Assigned task 1 → In the mailing list post, list the navigation options that follow "RSS feed" and are separated by vertical bars.
Assigned task 2 → Output the part of the mailing list post between "On Wed, Jul" and "are illegal there)", inclusive, word for word.

Excerpted text →

Segment Open

Login | Register For Free | Help
Search for: (Advanced)

Mailing List Archive: Wikipedia: Wikitech

Re: [MediaWiki-CVS] SVN: [37443] trunk/phase3

 

 

Wikipedia wikitech RSS feed   Index | Next | Previous | View Threaded


Simetrical+wikilist at gmail

Jul 9, 2008, 3:06 PM

Post #1 of 8 (1137 views)
Permalink
Re: [MediaWiki-CVS] SVN: [37443] trunk/phase3

On Wed, Jul 9, 2008 at 5:11 PM, <vasilievvv [at] svn> wrote:
> Log Message:
> -----------
> * Forbid files with * and ? to be uploaded under Windows (it caused internal errors since such characters are illegal there)

It seems like it would be a better idea to be consistent across
platforms here. Otherwise you're just going to cause trouble for
portability; for instance, Windows users would be unable to easily use
an image dump from Wikimedia, or other Unix-based MediaWiki
installations.

Segment Closed

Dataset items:
Segment Open

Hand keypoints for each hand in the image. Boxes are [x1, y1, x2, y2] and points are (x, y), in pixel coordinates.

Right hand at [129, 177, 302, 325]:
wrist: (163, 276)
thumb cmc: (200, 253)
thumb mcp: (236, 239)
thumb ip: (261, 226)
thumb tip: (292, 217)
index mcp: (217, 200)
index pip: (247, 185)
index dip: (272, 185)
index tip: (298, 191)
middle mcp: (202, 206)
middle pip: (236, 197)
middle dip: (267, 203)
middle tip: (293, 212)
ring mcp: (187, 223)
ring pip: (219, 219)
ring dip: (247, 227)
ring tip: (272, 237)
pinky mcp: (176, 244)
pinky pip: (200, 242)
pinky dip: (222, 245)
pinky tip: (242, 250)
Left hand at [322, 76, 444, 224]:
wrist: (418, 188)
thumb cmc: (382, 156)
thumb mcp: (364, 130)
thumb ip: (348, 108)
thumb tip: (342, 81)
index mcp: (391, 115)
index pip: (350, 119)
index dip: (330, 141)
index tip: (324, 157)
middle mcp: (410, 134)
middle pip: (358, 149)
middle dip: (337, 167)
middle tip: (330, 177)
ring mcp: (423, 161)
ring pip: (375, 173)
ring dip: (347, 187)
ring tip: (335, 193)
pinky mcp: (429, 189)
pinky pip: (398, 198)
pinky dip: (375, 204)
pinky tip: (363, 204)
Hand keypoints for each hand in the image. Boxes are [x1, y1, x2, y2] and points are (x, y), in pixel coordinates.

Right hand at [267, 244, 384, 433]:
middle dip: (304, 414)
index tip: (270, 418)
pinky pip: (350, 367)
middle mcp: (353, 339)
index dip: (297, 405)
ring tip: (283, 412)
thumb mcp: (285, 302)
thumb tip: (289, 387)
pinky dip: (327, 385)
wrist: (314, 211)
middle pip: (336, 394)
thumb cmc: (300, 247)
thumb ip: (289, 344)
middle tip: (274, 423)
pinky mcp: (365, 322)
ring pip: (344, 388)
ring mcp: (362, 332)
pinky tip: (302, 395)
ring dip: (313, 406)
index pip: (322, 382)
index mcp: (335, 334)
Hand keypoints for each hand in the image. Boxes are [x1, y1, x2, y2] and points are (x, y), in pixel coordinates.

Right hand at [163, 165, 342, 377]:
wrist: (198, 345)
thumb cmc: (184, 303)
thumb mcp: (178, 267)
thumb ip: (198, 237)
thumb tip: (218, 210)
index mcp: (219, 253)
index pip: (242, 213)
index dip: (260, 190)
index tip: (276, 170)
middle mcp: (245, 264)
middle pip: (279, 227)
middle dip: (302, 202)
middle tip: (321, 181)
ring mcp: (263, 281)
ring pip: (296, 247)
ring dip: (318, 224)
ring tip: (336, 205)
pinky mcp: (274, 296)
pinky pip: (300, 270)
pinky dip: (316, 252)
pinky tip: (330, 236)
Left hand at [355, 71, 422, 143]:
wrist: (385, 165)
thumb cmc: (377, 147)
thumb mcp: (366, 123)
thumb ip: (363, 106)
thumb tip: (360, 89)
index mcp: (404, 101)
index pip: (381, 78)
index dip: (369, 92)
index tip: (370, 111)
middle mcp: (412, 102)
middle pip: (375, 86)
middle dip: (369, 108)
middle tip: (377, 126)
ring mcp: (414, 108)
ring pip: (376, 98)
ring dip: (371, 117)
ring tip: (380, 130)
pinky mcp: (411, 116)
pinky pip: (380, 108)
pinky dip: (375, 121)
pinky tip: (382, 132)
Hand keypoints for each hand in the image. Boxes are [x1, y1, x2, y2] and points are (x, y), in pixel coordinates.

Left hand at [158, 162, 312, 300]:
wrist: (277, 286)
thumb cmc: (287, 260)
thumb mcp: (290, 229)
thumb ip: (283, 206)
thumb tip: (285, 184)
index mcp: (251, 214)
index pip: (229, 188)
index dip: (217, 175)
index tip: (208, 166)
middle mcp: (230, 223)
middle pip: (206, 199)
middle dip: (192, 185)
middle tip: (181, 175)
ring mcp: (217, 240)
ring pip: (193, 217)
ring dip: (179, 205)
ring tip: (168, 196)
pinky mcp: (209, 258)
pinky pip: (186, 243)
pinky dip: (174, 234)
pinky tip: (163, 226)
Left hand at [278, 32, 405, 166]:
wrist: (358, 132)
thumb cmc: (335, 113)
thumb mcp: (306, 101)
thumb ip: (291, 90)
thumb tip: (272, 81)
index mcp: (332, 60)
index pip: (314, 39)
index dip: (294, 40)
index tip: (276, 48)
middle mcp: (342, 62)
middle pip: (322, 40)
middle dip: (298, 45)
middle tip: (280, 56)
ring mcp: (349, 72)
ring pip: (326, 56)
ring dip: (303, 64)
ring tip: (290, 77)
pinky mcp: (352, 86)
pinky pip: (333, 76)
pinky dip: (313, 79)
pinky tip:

Segment Closed

Your response 1 →
Index
Next
Previous
View Threaded

Your response 2 →
On Wed, Jul 9, 2008 at 5:11 PM, <vasilievvv [at] svn> wrote:
> Log Message:
> -----------
> * Forbid files with * and ? to be uploaded under Windows (it caused internal errors since such characters are illegal there)